Write out, word for word, the stretch of the records from the line containing "genus: Champia" through the final line, with both of those lines included.

Start of RECORDED DATA

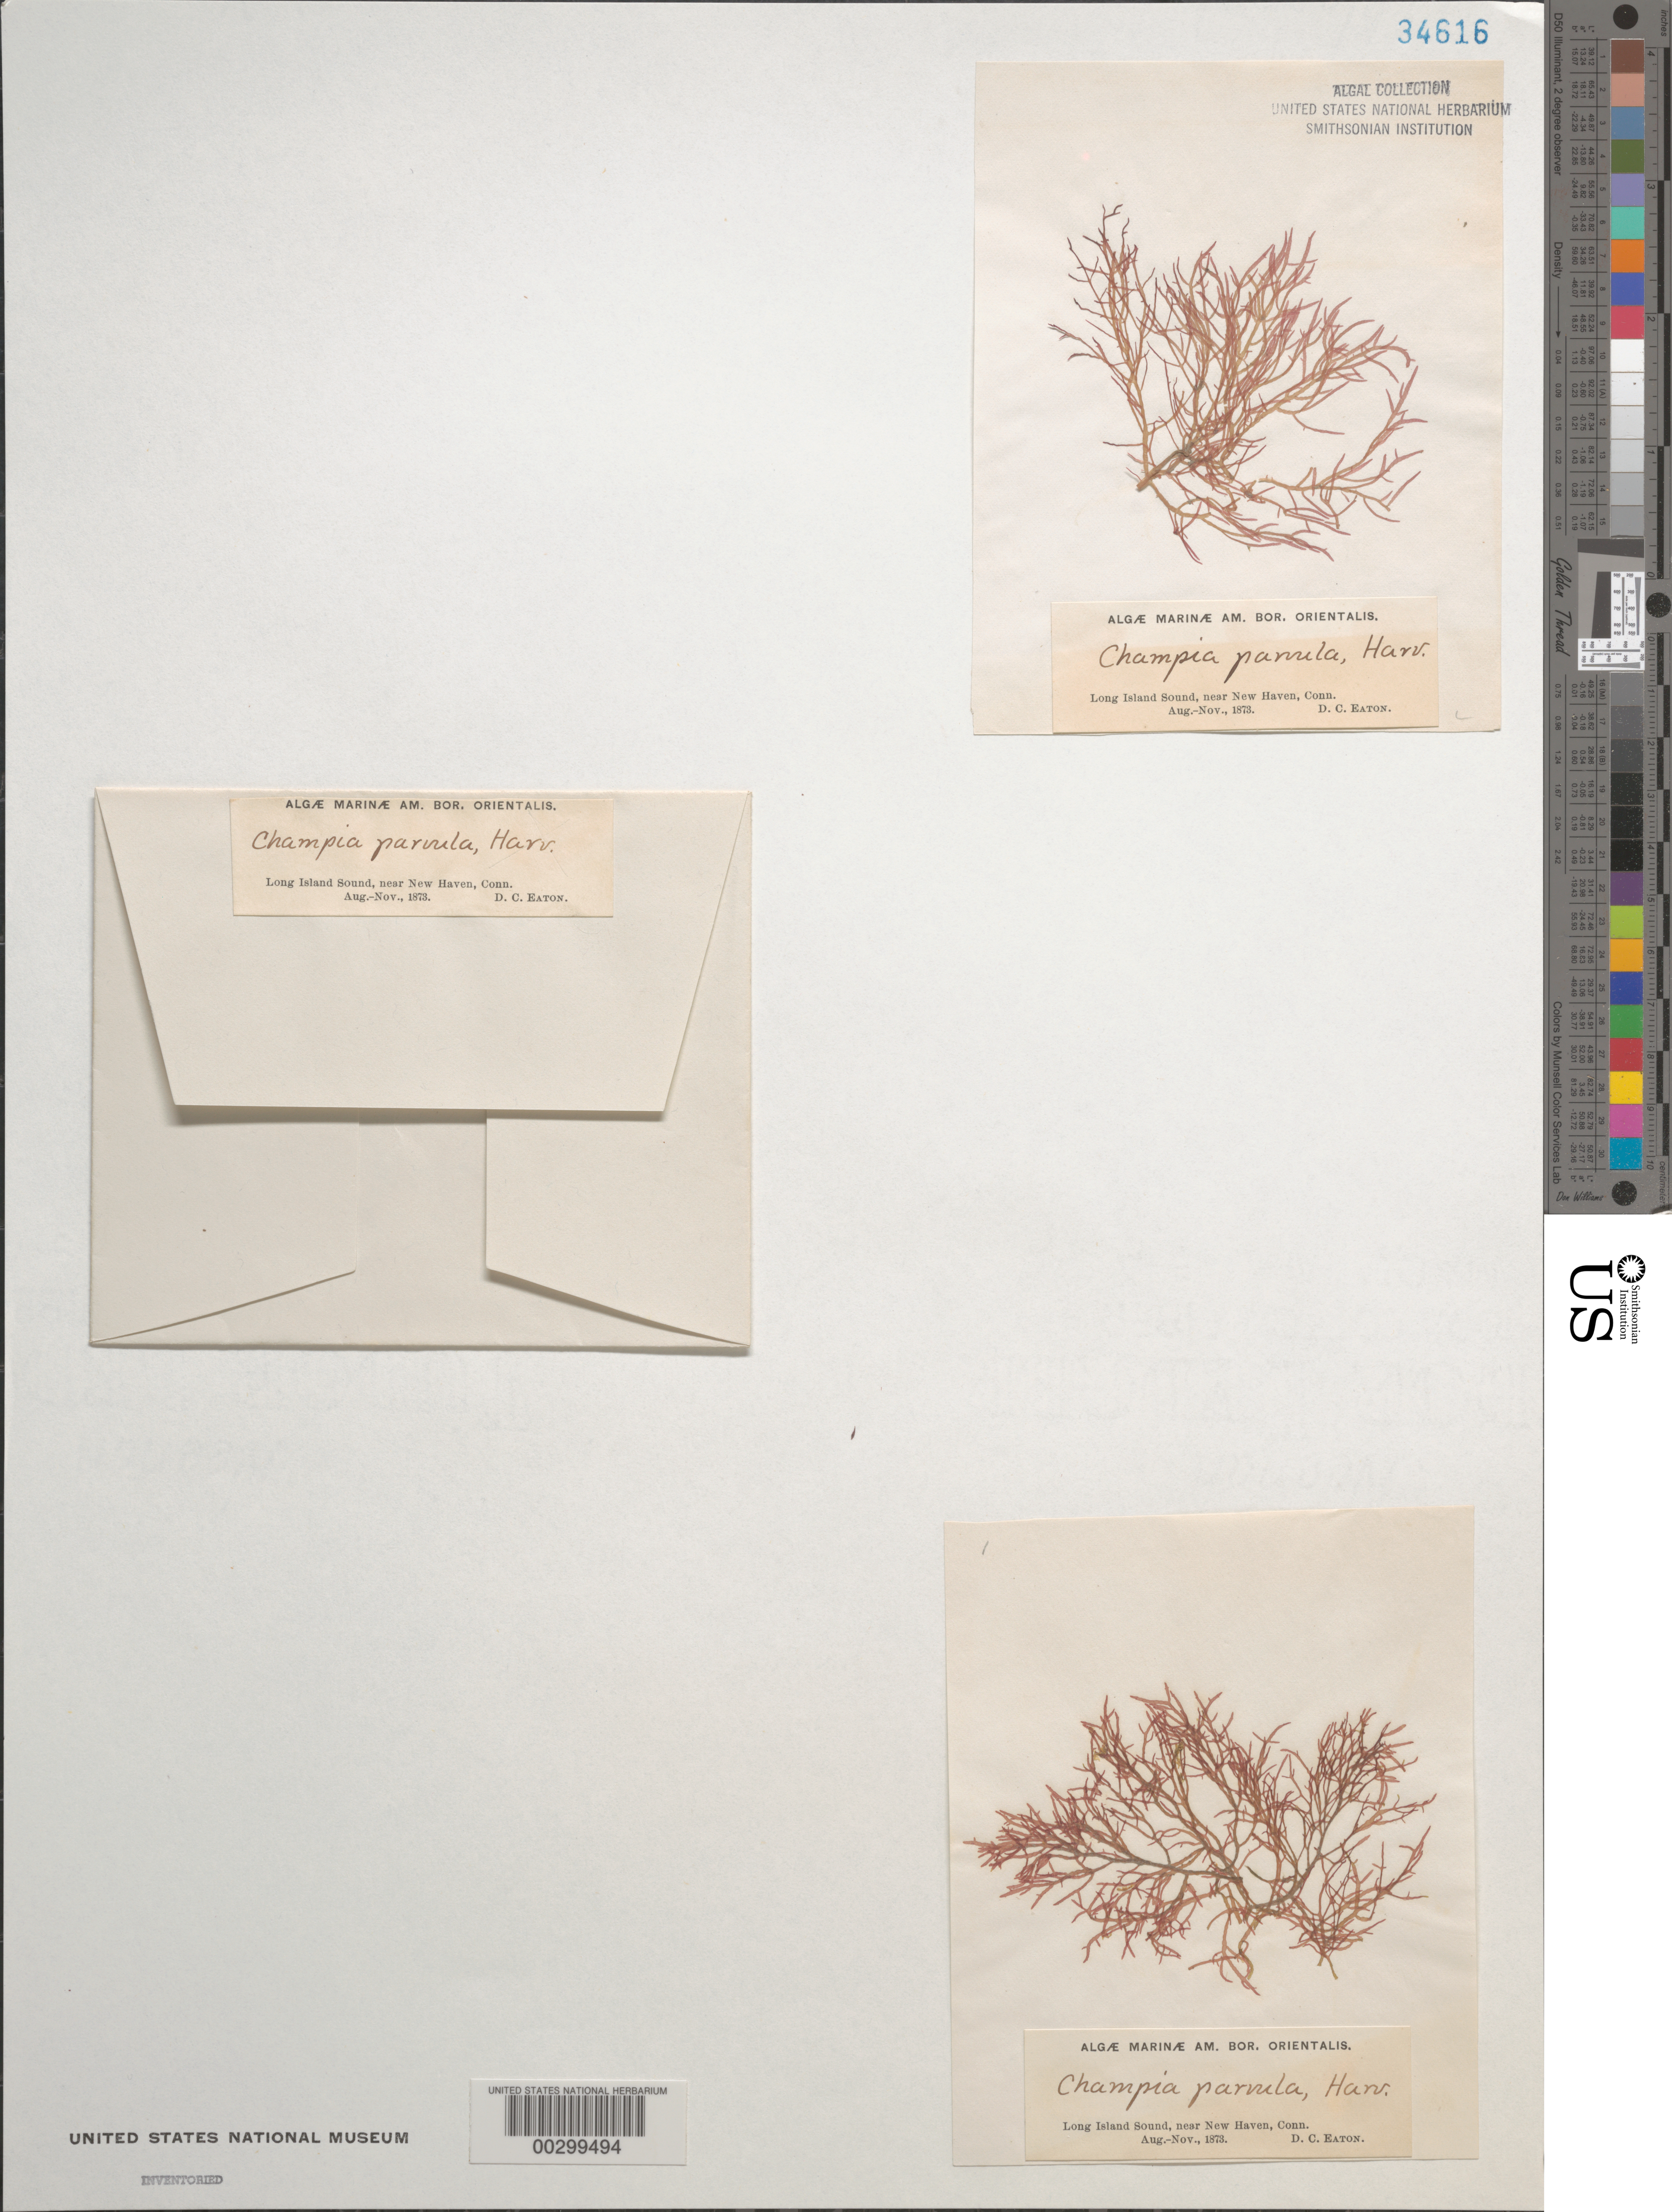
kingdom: Plantae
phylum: Rhodophyta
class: Florideophyceae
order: Rhodymeniales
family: Champiaceae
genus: Champia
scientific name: Champia parvula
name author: (C. Agardh) Harv.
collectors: D. C. Eaton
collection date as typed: Aug 1873 TO -- Nov 1873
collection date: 1873-08/1873-11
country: United States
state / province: Connecticut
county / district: New Haven County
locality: Long Island Sound near New Haven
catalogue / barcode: US 34616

End of RECORDED DATA

* WRITTEN RESPONSE:
genus: Champia
scientific name: Champia parvula
name author: (C. Agardh) Harv.
collectors: D. C. Eaton
collection date as typed: Aug 1873 TO -- Nov 1873
collection date: 1873-08/1873-11
country: United States
state / province: Connecticut
county / district: New Haven County
locality: Long Island Sound near New Haven
catalogue / barcode: US 34616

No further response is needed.